To do
Every line with the string "class" must be copied from the entries below.

Provided records
========================================

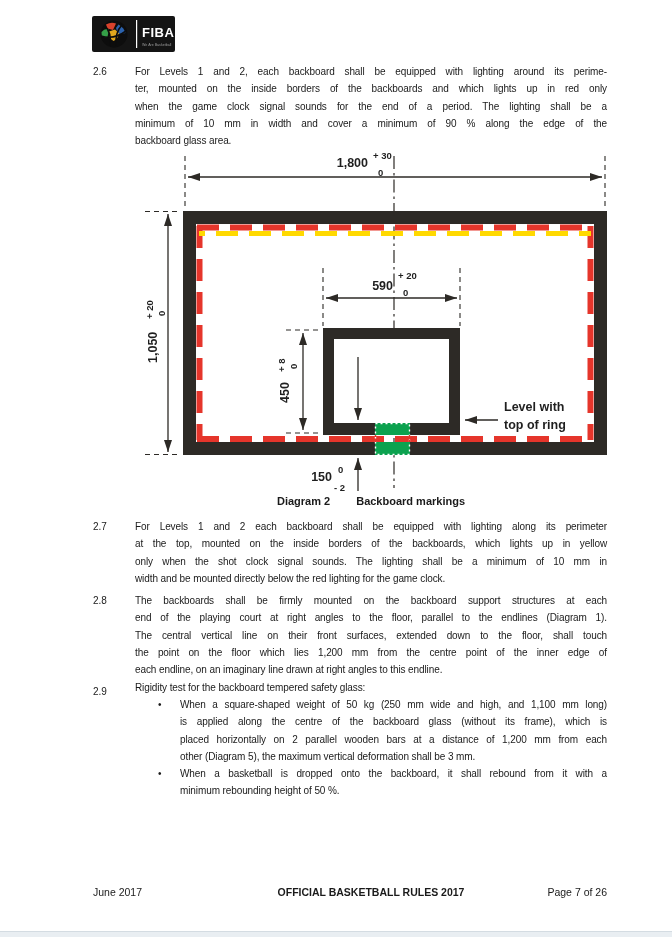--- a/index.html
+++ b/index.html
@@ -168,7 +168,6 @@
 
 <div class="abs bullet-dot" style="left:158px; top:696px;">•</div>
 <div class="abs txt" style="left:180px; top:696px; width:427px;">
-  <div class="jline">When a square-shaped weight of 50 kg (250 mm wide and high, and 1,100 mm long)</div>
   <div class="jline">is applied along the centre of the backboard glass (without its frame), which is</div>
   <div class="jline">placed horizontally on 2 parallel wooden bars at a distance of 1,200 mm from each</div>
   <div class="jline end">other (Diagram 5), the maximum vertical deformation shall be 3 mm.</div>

========================================

Solution
 <div class="abs bullet-dot" style="left:158px; top:696px;">•</div>
 <div class="abs txt" style="left:180px; top:696px; width:427px;">
-  <div class="jline">When a square-shaped weight of 50 kg (250 mm wide and high, and 1,100 mm long)</div>
   <div class="jline">is applied along the centre of the backboard glass (without its frame), which is</div>
   <div class="jline">placed horizontally on 2 parallel wooden bars at a distance of 1,200 mm from each</div>
   <div class="jline end">other (Diagram 5), the maximum vertical deformation shall be 3 mm.</div>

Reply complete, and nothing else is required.